* **Exercise brief**
Only an exact reprint of all the data is acceptable.

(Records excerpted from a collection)

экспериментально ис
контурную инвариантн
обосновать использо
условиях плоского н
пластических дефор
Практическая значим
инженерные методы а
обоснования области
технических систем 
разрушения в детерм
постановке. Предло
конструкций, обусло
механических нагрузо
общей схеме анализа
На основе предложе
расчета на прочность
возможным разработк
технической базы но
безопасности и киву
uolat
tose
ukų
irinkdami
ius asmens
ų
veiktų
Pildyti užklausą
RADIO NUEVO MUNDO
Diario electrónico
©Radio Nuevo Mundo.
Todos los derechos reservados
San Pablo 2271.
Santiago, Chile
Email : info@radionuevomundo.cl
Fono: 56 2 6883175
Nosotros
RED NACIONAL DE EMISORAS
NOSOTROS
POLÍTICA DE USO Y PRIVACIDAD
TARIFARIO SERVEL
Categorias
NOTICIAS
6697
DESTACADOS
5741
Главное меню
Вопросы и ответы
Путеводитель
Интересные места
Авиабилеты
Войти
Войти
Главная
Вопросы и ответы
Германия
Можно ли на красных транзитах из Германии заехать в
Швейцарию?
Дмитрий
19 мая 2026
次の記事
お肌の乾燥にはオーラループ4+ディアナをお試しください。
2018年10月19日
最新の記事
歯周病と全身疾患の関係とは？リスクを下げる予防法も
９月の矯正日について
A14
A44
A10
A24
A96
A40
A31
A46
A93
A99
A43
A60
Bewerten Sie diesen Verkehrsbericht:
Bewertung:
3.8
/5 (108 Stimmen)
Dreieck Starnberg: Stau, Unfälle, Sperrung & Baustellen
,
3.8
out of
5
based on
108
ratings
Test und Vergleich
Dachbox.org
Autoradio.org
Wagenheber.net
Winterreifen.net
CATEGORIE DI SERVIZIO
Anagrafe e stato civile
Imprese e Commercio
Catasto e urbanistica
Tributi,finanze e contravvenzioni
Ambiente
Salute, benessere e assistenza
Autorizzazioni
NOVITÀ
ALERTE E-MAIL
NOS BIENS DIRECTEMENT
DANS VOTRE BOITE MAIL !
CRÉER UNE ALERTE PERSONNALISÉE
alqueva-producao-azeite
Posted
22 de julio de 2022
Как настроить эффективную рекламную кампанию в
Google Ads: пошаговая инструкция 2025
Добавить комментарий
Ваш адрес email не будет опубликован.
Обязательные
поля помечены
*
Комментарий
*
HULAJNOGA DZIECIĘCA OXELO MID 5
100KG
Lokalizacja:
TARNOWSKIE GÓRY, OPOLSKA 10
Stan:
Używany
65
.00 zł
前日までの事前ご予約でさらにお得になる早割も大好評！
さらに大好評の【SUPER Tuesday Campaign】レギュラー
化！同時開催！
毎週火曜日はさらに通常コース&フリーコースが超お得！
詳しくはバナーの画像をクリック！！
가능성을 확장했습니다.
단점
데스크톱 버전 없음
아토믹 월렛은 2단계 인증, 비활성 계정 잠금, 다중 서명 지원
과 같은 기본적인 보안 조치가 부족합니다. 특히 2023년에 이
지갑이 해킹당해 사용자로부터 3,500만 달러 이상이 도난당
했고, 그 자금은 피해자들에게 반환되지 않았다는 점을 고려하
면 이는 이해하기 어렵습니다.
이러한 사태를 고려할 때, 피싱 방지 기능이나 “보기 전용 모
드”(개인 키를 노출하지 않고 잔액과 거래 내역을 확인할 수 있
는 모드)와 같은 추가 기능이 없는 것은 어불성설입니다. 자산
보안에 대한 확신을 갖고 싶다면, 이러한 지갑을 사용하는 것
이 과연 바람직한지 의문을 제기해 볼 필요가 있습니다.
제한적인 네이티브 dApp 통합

* **Output for this exercise**
экспериментально ис
контурную инвариантн
обосновать использо
условиях плоского н
пластических дефор
Практическая значим
инженерные методы а
обоснования области
технических систем 
разрушения в детерм
постановке. Предло
конструкций, обусло
механических нагрузо
общей схеме анализа
На основе предложе
расчета на прочность
возможным разработк
технической базы но
безопасности и киву
uolat
tose
ukų
irinkdami
ius asmens
ų
veiktų
Pildyti užklausą
RADIO NUEVO MUNDO
Diario electrónico
©Radio Nuevo Mundo.
Todos los derechos reservados
San Pablo 2271.
Santiago, Chile
Email : info@radionuevomundo.cl
Fono: 56 2 6883175
Nosotros
RED NACIONAL DE EMISORAS
NOSOTROS
POLÍTICA DE USO Y PRIVACIDAD
TARIFARIO SERVEL
Categorias
NOTICIAS
6697
DESTACADOS
5741
Главное меню
Вопросы и ответы
Путеводитель
Интересные места
Авиабилеты
Войти
Войти
Главная
Вопросы и ответы
Германия
Можно ли на красных транзитах из Германии заехать в
Швейцарию?
Дмитрий
19 мая 2026
次の記事
お肌の乾燥にはオーラループ4+ディアナをお試しください。
2018年10月19日
最新の記事
歯周病と全身疾患の関係とは？リスクを下げる予防法も
９月の矯正日について
A14
A44
A10
A24
A96
A40
A31
A46
A93
A99
A43
A60
Bewerten Sie diesen Verkehrsbericht:
Bewertung:
3.8
/5 (108 Stimmen)
Dreieck Starnberg: Stau, Unfälle, Sperrung & Baustellen
,
3.8
out of
5
based on
108
ratings
Test und Vergleich
Dachbox.org
Autoradio.org
Wagenheber.net
Winterreifen.net
CATEGORIE DI SERVIZIO
Anagrafe e stato civile
Imprese e Commercio
Catasto e urbanistica
Tributi,finanze e contravvenzioni
Ambiente
Salute, benessere e assistenza
Autorizzazioni
NOVITÀ
ALERTE E-MAIL
NOS BIENS DIRECTEMENT
DANS VOTRE BOITE MAIL !
CRÉER UNE ALERTE PERSONNALISÉE
alqueva-producao-azeite
Posted
22 de julio de 2022
Как настроить эффективную рекламную кампанию в
Google Ads: пошаговая инструкция 2025
Добавить комментарий
Ваш адрес email не будет опубликован.
Обязательные
поля помечены
*
Комментарий
*
HULAJNOGA DZIECIĘCA OXELO MID 5
100KG
Lokalizacja:
TARNOWSKIE GÓRY, OPOLSKA 10
Stan:
Używany
65
.00 zł
前日までの事前ご予約でさらにお得になる早割も大好評！
さらに大好評の【SUPER Tuesday Campaign】レギュラー
化！同時開催！
毎週火曜日はさらに通常コース&フリーコースが超お得！
詳しくはバナーの画像をクリック！！
가능성을 확장했습니다.
단점
데스크톱 버전 없음
아토믹 월렛은 2단계 인증, 비활성 계정 잠금, 다중 서명 지원
과 같은 기본적인 보안 조치가 부족합니다. 특히 2023년에 이
지갑이 해킹당해 사용자로부터 3,500만 달러 이상이 도난당
했고, 그 자금은 피해자들에게 반환되지 않았다는 점을 고려하
면 이는 이해하기 어렵습니다.
이러한 사태를 고려할 때, 피싱 방지 기능이나 “보기 전용 모
드”(개인 키를 노출하지 않고 잔액과 거래 내역을 확인할 수 있
는 모드)와 같은 추가 기능이 없는 것은 어불성설입니다. 자산
보안에 대한 확신을 갖고 싶다면, 이러한 지갑을 사용하는 것
이 과연 바람직한지 의문을 제기해 볼 필요가 있습니다.
제한적인 네이티브 dApp 통합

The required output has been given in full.